Learning everything all at once will indubitably result in something, or some things, falling through the cracks. This is bad, but it's good that you're identifying that all the balls you have in the air are starting to become harder to catch and throw back up. Textbook use is best thought of as the study partner that goes home with you every night. We aren't all capable of reading during any waking hour so you need to identify when your mind most effectively reads. This will always make your mission smoother. Additionally, long blocks of reading without reflection or association is not as effective as digestible morsels at the time(s) you are most receptive. You know when the reading fights back your eyes, don't charge through it, that's unproductive. Smaller, more frequent readings will prove more beneficial than long sessions. Think of it as 5-7 "coffee time" readings, each comprised of 20-40 minutes depending on the study wave you're riding. If the wave is strong, then hang ten!

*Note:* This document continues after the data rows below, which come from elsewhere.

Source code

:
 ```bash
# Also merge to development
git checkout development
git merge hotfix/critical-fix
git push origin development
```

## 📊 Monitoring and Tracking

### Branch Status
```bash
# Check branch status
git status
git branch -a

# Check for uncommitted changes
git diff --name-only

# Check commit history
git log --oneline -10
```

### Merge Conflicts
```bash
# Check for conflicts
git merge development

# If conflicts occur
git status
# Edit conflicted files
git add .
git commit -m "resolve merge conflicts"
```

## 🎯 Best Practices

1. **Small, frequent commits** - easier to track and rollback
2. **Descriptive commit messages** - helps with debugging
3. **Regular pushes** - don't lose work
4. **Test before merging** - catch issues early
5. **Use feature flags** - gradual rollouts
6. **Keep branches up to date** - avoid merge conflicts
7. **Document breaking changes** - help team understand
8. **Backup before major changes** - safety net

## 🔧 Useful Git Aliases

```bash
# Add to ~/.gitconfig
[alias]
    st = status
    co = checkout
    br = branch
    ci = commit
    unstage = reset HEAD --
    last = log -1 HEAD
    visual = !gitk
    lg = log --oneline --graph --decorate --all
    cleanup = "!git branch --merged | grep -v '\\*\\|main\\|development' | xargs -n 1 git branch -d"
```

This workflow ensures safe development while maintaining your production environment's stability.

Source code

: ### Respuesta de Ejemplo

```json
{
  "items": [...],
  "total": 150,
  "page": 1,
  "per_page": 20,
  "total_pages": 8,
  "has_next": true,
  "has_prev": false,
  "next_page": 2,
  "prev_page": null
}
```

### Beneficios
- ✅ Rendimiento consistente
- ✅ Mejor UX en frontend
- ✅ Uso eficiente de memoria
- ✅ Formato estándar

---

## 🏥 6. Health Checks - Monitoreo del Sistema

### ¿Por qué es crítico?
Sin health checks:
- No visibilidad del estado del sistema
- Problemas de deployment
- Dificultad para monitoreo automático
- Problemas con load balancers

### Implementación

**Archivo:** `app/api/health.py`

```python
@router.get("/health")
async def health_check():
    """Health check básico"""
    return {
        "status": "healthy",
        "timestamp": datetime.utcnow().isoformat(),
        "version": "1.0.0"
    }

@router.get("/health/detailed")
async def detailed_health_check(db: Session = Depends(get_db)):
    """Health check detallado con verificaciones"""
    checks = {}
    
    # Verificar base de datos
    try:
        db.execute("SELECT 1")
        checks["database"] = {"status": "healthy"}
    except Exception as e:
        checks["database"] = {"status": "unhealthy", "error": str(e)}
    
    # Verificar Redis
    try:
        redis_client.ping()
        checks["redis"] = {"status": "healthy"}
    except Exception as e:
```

On the side of remembering what you've read, I have my note taking to combat the curve of forgetting handout attached that can help to some degree. Keep flash cards (if they work for you) on hand and write down terms in your readings that help your recall and the information you're trying to process. If you just read and move on, you'll surely run into some obstacles. These cards can take the place of "coffee time" readings when you have enough and it's time to move the information from short term to long term. If note cards are not your thing, then use lists on lined paper and cover with your hand or another piece of paper when you need to review. Both this and the note above will help the challenges with textbook saturation.
This short to long term approach will be a fluffy pillow for your cell bio class bc as you know, biology builds on itself. What is basic now will likely be scaffolded into something to come so the more you commit to long term memory now, the better. Also, remember that chemistry is an abstract science, so you need to see as many examples and practice problems as you can; expand what you expose yourself to and you'll be hard-pressed to find something that catches you off-guard. And, this is huge, use the labs as an application to the point of making the mental association in and around the material taught in lecture, as rote as it is, your mind will map information more effectively if you couple it to a benchtop application you have an intimate memory and tactile experience with. See how beneficial this could be, especially when compounded by a textbook reading. The triumvirate of text, lecture, and lab gives you a great opportunity to seat that info firmly between the ears.
I also know your affinity to taking notes with your laptop, I added the article attached specifically for that reason. Active note taking is for those who truly want both a "hard fought" and deep relationship with all the material you have to wade through. Laptops take the "active" out of this and will make you a stenographer, not a sponge. Active note taking has very little substitute!
Other than that, when I told you all that 3-4 hours of outside of class time for every hour of lecture, I was getting at the notion that you will have lecture notes, text to read, and some ancillary work (labs, papers, etc) to do; you're getting a taste of what I was trying to groom you all for. Try scripting out our week around a full 7-8 hours of sleep. A mushy brain will only fight the work you need to do. Then script out when your best reading hours are. Once these heavy hitters are done, then you can tinker with what's left.
I hope this helps. You're going to kill it up there!!